Moins de 10% des Brésiliens ont accès à un ordinateur
De son côté, le Brésilien Marcelo Branco (du Projet Software Livre) a mis l’accent sur la démocratisation de l’accès à l’internet dans le pays: aujourd’hui moins de 10% des habitants ont accès à un ordinateur, avec les logiciels libres cela contribuera à combler le fossé plus rapidement. Diego Saravia, de l’ONG Hipatia, a même lancé avec lyrisme: «Un autre monde est possible, et les logiciels libres sont des outils pour ce monde…» Georg Greve, venu en tant que président de la Free Software Foundation Europe, a salué les travaux concrets réalisés au Brésil en faveur des plus défavorisés. Comme l’illustre avec vigueur le projet « Telecentros » à Sao Paulo, qui consiste à équiper les fameuses favelas (les bidonvilles), de centres multimédias ouverts à tous.

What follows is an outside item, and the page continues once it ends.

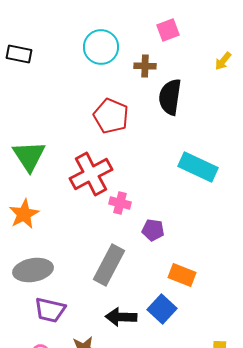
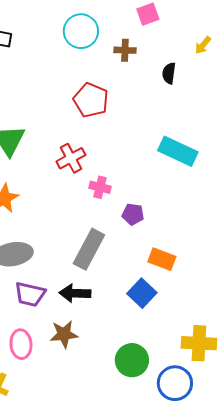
black semicircle: (170, 97) -> (169, 73), moved, size x0.6
red cross: (91, 174) -> (71, 158), size x0.7
black arrow: (121, 317) -> (75, 293), moved

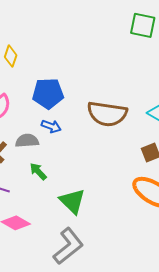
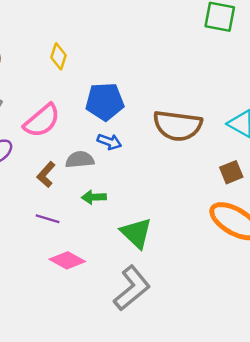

Si seulement une centaine de personnes assistaient à cette première réunion, elles étaient un bon millier le lendemain samedi pour une seconde rencontre avec d’autres VIP d’envergure internationale. Étaient présents le sociologue Manuel Castells, le juriste Lawrence Lessig (qui en a fait part sur son blog), mais aussi l’un des vétérans du militantisme new age, John Perry Barlow, cofondateur de l’Electronic Frontier Foundation (sa formule «Windows doesn’t dance!» a fait un triomphe…).
À leurs côtés, Gilberto Gil, monstre sacré de la musique brésilienne et actuel ministre de la Culture. Espérant voir fleurir des «révolutions françaises du 21e siècle» dans le logiciel et le commerce, le ministre-musicien a promis un soutien accru aux logiciels libres et aux licences « Creative Commons » (dont Lessig en a été l’un des plus fervents promoteurs). Dans son élan, Gil a même lancé: «Je suis un ministre, je suis un musicien, mais avant tout je suis un hacker».
Cette semaine-là, aucun doute, Bill Gates a bien fait de préférer Davos à Porto Alegre.